Stored data

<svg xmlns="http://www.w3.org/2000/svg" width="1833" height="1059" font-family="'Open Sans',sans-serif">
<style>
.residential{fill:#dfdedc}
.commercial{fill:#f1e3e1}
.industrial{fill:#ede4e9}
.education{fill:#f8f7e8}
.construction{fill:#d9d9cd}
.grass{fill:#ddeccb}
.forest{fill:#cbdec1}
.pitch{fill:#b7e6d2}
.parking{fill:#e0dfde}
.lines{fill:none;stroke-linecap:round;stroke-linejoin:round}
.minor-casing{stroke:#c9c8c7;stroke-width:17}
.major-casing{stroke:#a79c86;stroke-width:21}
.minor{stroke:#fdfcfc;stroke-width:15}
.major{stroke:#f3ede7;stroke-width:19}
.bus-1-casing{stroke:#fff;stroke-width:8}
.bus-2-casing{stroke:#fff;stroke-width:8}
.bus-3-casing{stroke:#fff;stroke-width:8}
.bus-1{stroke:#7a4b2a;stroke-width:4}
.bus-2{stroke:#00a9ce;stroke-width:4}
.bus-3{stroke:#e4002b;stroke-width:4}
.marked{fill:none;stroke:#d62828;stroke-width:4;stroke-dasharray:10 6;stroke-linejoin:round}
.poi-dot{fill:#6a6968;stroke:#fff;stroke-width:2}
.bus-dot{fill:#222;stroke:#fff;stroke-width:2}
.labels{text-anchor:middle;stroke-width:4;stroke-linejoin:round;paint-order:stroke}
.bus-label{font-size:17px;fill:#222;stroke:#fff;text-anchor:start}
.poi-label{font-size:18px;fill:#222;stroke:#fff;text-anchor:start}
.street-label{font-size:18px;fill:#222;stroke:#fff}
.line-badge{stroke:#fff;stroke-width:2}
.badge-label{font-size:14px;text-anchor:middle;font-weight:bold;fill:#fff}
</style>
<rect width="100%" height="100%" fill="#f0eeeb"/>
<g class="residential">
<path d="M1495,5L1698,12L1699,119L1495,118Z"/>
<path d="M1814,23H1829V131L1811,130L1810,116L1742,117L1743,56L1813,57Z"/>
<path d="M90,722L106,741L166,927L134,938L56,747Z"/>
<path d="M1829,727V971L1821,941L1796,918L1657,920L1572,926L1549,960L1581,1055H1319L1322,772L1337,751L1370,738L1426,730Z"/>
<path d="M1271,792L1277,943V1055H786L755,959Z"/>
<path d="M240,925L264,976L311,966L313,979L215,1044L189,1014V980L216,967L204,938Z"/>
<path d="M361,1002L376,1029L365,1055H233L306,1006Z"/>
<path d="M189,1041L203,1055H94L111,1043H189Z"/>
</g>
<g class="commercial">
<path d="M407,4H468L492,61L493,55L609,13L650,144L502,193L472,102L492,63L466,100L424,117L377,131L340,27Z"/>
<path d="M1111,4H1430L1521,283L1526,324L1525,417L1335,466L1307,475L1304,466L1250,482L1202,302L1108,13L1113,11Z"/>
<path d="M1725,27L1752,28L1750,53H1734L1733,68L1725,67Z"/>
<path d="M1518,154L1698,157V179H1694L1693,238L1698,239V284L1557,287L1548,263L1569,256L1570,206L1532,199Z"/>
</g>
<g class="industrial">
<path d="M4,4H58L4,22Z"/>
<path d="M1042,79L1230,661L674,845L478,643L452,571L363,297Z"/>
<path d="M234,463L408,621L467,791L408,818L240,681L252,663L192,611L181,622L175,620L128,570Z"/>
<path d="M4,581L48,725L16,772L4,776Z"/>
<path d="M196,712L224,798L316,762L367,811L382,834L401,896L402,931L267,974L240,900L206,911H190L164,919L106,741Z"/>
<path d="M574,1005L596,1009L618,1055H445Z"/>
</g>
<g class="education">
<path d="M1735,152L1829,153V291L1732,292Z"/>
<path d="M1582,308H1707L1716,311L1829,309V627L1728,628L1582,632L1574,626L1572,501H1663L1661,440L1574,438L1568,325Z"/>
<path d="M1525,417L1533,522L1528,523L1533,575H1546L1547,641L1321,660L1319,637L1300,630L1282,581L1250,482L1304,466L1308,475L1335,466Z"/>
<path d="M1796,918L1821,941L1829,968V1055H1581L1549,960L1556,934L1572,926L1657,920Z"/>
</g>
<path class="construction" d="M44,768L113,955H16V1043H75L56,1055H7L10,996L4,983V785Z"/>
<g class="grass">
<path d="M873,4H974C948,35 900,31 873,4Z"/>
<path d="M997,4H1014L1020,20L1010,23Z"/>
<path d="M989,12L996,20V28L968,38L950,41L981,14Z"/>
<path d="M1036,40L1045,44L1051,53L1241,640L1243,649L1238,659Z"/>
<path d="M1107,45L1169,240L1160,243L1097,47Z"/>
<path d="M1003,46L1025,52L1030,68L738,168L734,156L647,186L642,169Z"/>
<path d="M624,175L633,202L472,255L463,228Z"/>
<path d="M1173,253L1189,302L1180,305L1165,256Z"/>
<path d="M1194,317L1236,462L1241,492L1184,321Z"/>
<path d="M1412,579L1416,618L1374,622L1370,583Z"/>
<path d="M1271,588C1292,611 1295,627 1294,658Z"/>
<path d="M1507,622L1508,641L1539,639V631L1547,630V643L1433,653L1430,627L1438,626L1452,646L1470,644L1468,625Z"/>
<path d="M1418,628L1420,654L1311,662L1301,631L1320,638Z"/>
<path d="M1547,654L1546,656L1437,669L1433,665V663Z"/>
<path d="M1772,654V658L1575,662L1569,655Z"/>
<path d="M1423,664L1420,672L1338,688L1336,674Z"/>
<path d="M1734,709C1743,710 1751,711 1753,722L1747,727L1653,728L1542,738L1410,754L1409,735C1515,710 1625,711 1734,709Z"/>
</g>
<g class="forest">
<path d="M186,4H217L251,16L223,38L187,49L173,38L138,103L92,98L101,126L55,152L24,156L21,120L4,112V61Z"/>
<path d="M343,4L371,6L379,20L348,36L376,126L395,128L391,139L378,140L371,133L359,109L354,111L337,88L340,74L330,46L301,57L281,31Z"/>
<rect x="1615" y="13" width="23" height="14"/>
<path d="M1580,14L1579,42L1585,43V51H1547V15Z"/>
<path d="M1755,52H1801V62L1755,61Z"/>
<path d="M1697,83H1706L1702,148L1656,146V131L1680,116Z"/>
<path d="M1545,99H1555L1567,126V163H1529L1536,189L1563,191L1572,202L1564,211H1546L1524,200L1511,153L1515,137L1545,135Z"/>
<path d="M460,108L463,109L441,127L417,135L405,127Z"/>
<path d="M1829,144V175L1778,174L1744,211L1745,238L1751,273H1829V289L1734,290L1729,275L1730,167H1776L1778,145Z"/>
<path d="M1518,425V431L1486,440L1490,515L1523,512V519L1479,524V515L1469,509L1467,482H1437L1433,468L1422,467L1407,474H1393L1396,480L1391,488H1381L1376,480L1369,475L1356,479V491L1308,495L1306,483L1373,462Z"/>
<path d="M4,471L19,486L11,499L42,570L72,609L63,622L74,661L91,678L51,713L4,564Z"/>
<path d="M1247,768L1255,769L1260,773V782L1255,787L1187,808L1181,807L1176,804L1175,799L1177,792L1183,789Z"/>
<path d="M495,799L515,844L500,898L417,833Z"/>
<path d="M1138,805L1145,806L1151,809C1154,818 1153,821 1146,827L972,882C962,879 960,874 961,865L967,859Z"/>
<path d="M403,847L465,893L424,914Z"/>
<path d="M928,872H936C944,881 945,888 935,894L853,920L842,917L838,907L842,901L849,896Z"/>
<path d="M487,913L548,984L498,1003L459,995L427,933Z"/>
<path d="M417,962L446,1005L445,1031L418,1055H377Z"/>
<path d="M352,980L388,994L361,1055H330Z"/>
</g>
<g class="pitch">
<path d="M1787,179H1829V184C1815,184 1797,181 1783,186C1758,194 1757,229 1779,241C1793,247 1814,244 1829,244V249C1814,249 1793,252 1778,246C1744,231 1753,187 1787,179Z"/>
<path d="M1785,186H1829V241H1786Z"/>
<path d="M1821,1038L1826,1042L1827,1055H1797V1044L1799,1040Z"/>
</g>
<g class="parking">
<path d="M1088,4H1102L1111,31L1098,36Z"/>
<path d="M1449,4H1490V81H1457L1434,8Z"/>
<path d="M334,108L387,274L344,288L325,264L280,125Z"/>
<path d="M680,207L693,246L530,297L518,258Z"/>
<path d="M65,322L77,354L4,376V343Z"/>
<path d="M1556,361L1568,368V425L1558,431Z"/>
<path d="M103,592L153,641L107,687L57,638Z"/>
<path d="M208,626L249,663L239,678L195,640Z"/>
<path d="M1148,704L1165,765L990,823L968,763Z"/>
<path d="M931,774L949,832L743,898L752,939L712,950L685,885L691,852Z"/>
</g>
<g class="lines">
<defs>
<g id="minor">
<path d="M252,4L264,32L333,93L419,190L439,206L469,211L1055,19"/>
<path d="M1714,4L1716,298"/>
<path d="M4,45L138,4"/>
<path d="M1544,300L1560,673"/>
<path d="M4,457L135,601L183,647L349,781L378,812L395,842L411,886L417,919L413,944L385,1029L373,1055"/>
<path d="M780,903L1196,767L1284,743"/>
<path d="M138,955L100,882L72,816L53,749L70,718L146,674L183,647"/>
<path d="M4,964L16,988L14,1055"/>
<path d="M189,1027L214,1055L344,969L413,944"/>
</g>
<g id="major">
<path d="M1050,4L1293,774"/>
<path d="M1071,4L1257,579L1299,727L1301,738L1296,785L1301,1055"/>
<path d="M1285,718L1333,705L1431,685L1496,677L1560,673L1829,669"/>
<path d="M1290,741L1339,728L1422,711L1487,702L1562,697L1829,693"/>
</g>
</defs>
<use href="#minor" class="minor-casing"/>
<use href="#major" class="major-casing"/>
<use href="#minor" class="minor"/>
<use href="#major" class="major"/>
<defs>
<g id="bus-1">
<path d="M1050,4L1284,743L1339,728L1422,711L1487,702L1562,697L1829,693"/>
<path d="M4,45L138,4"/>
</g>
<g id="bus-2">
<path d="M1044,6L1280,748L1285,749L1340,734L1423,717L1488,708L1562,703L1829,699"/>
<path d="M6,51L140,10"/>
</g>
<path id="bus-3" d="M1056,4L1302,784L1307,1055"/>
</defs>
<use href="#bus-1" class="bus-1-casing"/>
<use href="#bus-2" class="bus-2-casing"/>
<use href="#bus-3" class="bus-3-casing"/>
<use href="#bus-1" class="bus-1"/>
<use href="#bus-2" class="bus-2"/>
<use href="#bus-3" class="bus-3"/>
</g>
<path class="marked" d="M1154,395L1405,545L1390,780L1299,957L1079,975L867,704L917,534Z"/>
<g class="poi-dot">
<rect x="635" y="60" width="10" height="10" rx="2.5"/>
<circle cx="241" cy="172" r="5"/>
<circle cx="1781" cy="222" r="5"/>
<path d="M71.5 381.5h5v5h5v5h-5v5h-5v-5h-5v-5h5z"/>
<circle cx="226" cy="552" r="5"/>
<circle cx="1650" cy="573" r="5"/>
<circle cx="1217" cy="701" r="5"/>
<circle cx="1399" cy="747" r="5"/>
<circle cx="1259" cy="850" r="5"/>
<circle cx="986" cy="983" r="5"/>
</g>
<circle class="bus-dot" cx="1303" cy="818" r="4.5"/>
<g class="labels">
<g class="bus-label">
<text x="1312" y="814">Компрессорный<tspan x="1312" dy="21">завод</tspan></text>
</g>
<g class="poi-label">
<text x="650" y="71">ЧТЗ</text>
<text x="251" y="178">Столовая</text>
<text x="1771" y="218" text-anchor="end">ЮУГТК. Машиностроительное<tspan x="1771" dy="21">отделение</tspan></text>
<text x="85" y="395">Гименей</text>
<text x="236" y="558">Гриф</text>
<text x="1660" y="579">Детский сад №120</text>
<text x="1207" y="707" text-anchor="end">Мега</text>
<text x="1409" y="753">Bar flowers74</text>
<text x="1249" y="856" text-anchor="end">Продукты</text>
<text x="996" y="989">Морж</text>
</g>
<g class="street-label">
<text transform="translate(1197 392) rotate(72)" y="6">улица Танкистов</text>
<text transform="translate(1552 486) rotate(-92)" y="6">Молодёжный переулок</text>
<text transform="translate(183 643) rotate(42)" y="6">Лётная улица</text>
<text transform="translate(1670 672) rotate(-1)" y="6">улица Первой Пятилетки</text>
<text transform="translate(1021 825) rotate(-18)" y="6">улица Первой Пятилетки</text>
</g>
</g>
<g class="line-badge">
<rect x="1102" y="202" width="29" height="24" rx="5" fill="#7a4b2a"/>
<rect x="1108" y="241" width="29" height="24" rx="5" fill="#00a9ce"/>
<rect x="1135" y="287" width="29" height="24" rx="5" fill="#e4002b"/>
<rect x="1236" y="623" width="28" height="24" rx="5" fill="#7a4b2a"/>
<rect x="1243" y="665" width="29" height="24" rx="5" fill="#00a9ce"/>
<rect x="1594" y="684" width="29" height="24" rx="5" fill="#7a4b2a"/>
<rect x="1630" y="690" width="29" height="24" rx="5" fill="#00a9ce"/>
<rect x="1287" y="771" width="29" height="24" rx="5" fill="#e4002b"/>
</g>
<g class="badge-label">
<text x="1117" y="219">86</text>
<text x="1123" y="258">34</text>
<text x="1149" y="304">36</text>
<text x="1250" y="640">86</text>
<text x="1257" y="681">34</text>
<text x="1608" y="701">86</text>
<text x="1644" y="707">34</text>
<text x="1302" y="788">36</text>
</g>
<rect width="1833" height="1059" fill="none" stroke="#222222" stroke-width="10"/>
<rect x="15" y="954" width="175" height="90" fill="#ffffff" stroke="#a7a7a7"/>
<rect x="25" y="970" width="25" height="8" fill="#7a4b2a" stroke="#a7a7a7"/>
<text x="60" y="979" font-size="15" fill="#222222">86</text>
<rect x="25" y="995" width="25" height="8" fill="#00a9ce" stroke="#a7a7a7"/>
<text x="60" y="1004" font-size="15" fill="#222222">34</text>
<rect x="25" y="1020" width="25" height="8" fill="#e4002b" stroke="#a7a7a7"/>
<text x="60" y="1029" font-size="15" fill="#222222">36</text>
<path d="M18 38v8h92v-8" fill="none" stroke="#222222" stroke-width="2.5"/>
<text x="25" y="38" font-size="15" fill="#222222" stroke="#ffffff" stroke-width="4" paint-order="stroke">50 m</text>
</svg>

• **Instructions for the task**:
Copy each line in the data that holds the word "lines".

• **Task result**:
.lines{fill:none;stroke-linecap:round;stroke-linejoin:round}
<g class="lines">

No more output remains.